The Crawford Path of Mount Washington, the oldest mountain hiking trail in America, was laid out in 1819 as a bridle path from Crawford Notch to the summit. There is some discrepancy as to who discovered Potentilla robbinsiana, which some sources giving credit to its discovery in 1824 by English botanist and zoologist Thomas Nuttall, five years after completion of the Crawford Path. The more likely case is its discovery in 1829 by James Robbins. After its discovery it was described by the botanist and explorer William Oakes. It was soon recognized as a rare plant and over 850 specimens were collected and occasionally sold commercially to collectors and herbariums. In the 1970s a "backpacker boom" led to significantly increased use of the Crawford Path, making the plant's limited habitat vulnerable to hikers picking the flowers and trampling the plant.
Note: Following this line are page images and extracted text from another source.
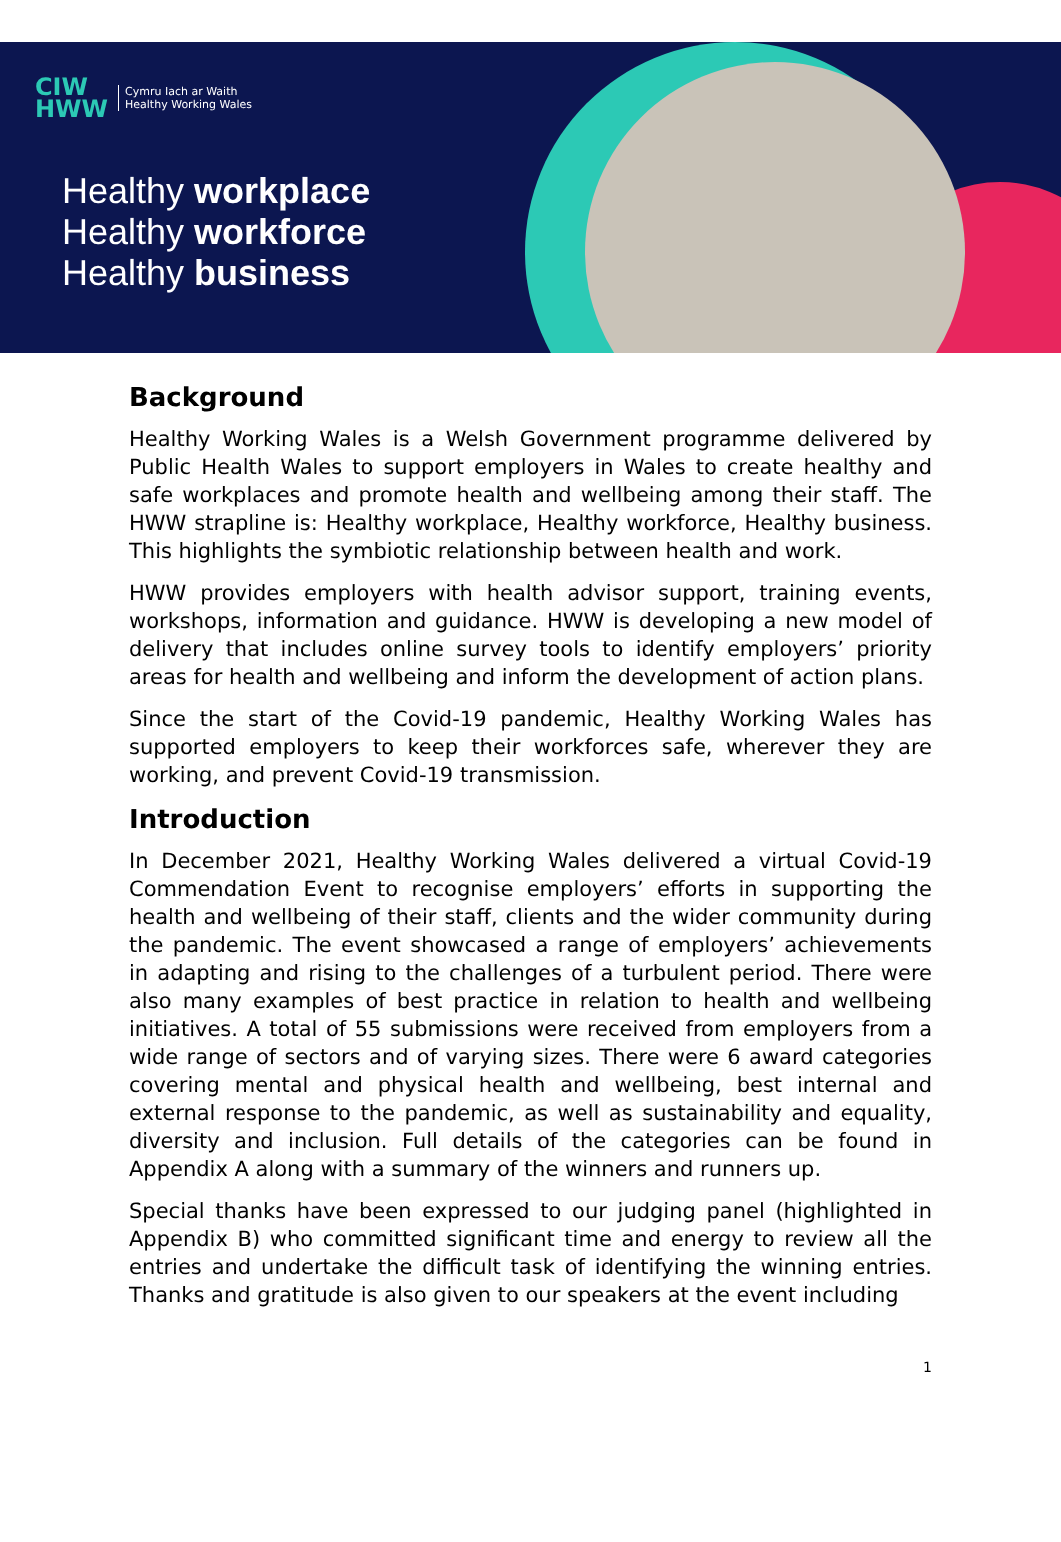CIW
HWW Cymru Iach ar Waith
Healthy Working Wales
Healthy workplace
Healthy workforce
Healthy business
Background
Healthy Working Wales is a Welsh Government programme delivered by Public Health Wales to support employers in Wales to create healthy and safe workplaces and promote health and wellbeing among their staff. The HWW strapline is: Healthy workplace, Healthy workforce, Healthy business. This highlights the symbiotic relationship between health and work.
HWW provides employers with health advisor support, training events, workshops, information and guidance. HWW is developing a new model of delivery that includes online survey tools to identify employers’ priority areas for health and wellbeing and inform the development of action plans.
Since the start of the Covid-19 pandemic, Healthy Working Wales has supported employers to keep their workforces safe, wherever they are working, and prevent Covid-19 transmission.
Introduction
In December 2021, Healthy Working Wales delivered a virtual Covid-19 Commendation Event to recognise employers’ efforts in supporting the health and wellbeing of their staff, clients and the wider community during the pandemic. The event showcased a range of employers’ achievements in adapting and rising to the challenges of a turbulent period. There were also many examples of best practice in relation to health and wellbeing initiatives. A total of 55 submissions were received from employers from a wide range of sectors and of varying sizes. There were 6 award categories covering mental and physical health and wellbeing, best internal and external response to the pandemic, as well as sustainability and equality, diversity and inclusion. Full details of the categories can be found in Appendix A along with a summary of the winners and runners up.
Special thanks have been expressed to our judging panel (highlighted in Appendix B) who committed significant time and energy to review all the entries and undertake the difficult task of identifying the winning entries. Thanks and gratitude is also given to our speakers at the event including
1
The plant's decline was mitigated when it received protection under the Endangered Species Act in 1980, at which time the known population was a 3,700 plants. A successful awareness program and effort to reroute trails away from its habitat, along with enclosures for the main population, had brought this to over 14,000 plants when it was delisted in August 2002. Additional efforts included public education, biological research, seed collection and transplantion.
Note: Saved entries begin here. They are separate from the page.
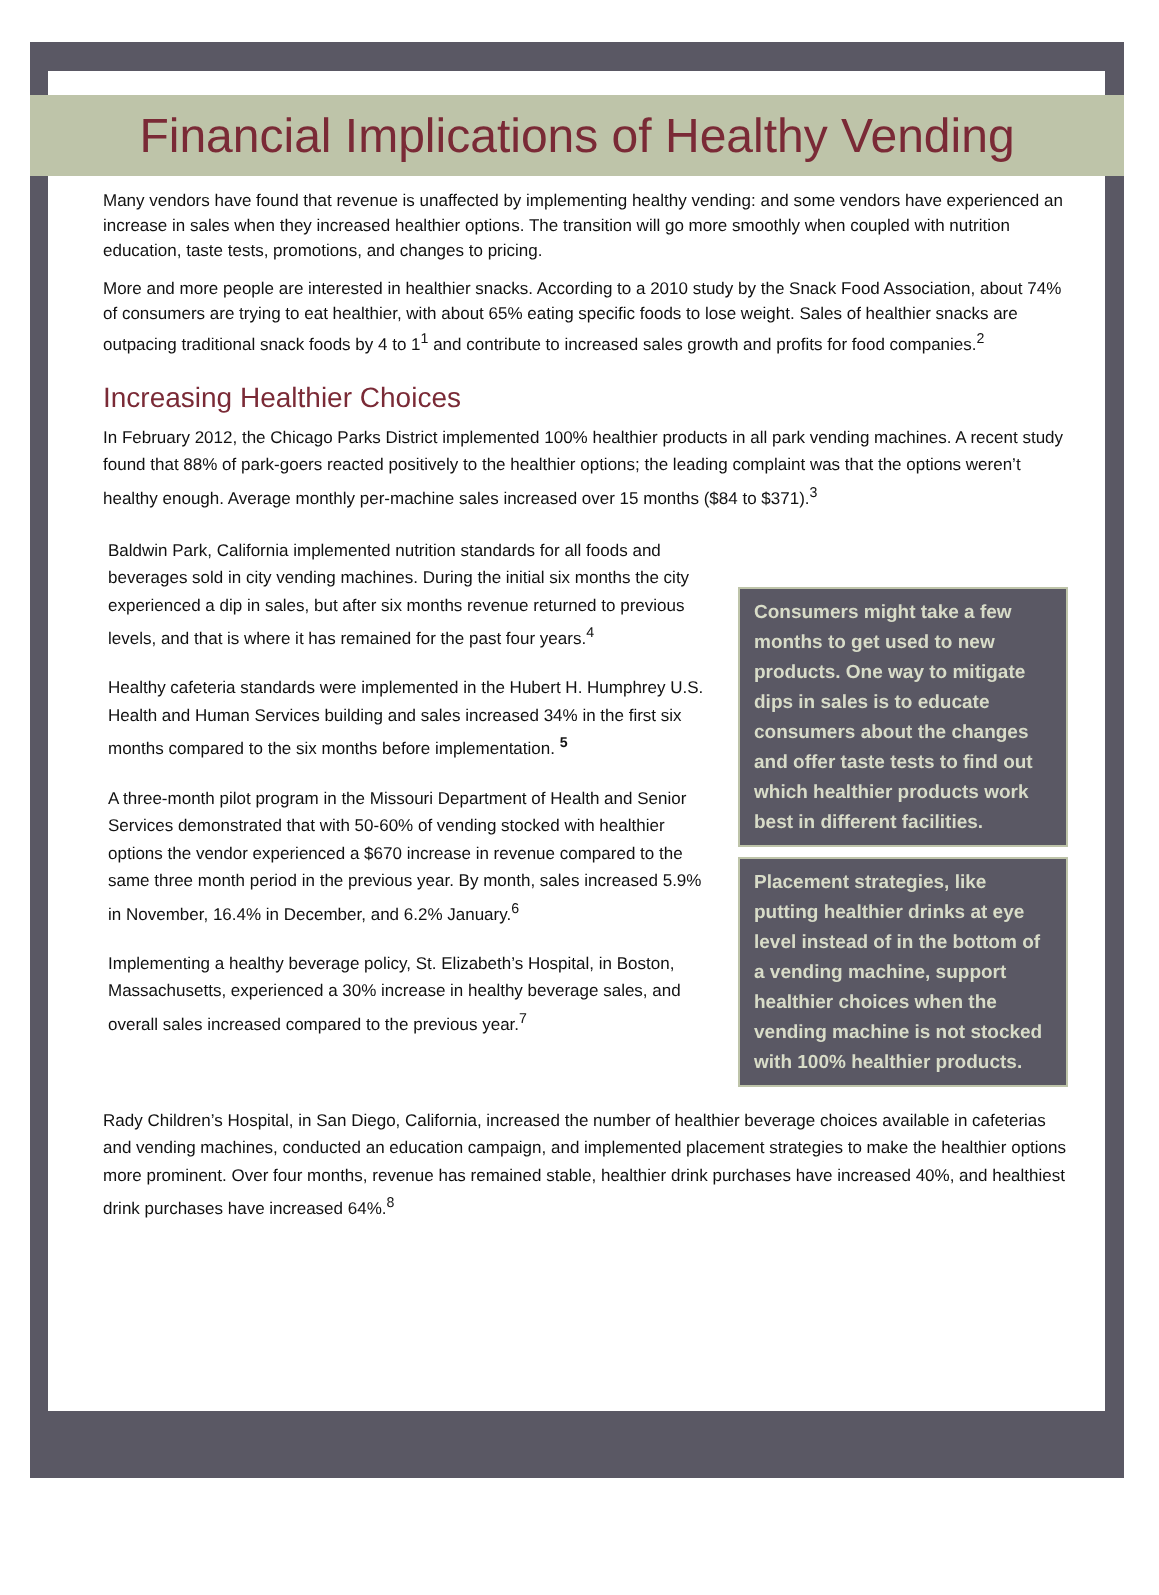Financial Implications of Healthy Vending
Many vendors have found that revenue is unaffected by implementing healthy vending: and some vendors have experienced an increase in sales when they increased healthier options. The transition will go more smoothly when coupled with nutrition education, taste tests, promotions, and changes to pricing.
More and more people are interested in healthier snacks. According to a 2010 study by the Snack Food Association, about 74% of consumers are trying to eat healthier, with about 65% eating specific foods to lose weight. Sales of healthier snacks are outpacing traditional snack foods by 4 to 1<sup>1</sup> and contribute to increased sales growth and profits for food companies.<sup>2</sup>
Increasing Healthier Choices
In February 2012, the Chicago Parks District implemented 100% healthier products in all park vending machines. A recent study found that 88% of park-goers reacted positively to the healthier options; the leading complaint was that the options weren’t healthy enough. Average monthly per-machine sales increased over 15 months ($84 to $371).<sup>3</sup>
Baldwin Park, California implemented nutrition standards for all foods and beverages sold in city vending machines. During the initial six months the city experienced a dip in sales, but after six months revenue returned to previous levels, and that is where it has remained for the past four years.<sup>4</sup>
Healthy cafeteria standards were implemented in the Hubert H. Humphrey U.S. Health and Human Services building and sales increased 34% in the first six months compared to the six months before implementation. <sup>5</sup>
A three-month pilot program in the Missouri Department of Health and Senior Services demonstrated that with 50-60% of vending stocked with healthier options the vendor experienced a $670 increase in revenue compared to the same three month period in the previous year. By month, sales increased 5.9% in November, 16.4% in December, and 6.2% January.<sup>6</sup>
Implementing a healthy beverage policy, St. Elizabeth’s Hospital, in Boston, Massachusetts, experienced a 30% increase in healthy beverage sales, and overall sales increased compared to the previous year.<sup>7</sup>
Consumers might take a few months to get used to new products. One way to mitigate dips in sales is to educate consumers about the changes and offer taste tests to find out which healthier products work best in different facilities.
Placement strategies, like putting healthier drinks at eye level instead of in the bottom of a vending machine, support healthier choices when the vending machine is not stocked with 100% healthier products.
Rady Children’s Hospital, in San Diego, California, increased the number of healthier beverage choices available in cafeterias and vending machines, conducted an education campaign, and implemented placement strategies to make the healthier options more prominent. Over four months, revenue has remained stable, healthier drink purchases have increased 40%, and healthiest drink purchases have increased 64%.<sup>8</sup>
The awareness program and repopulation efforts were successful in a large part due to a unique partnership between the U.S. Fish & Wildlife Service, the Appalachian Mountain Club, the U.S. Forest Service, and the New England Wild Flower Society.

== Distribution ==
The White Mountain National Forest contains 100% of this species' global population. The plant has four extant occurrences, with two being natural and two others from transplant efforts.

== Habitat ==
Potentilla robbinsiana is generally placed in the dry/mesic heath meadow system of alpine communities, though it is also found on subalpine bare rock summits. The primary habitat is an exposed and barren fellfield habitat with high winds and low temperatures. While frost heaving is considered a requirement, too much causes mortality.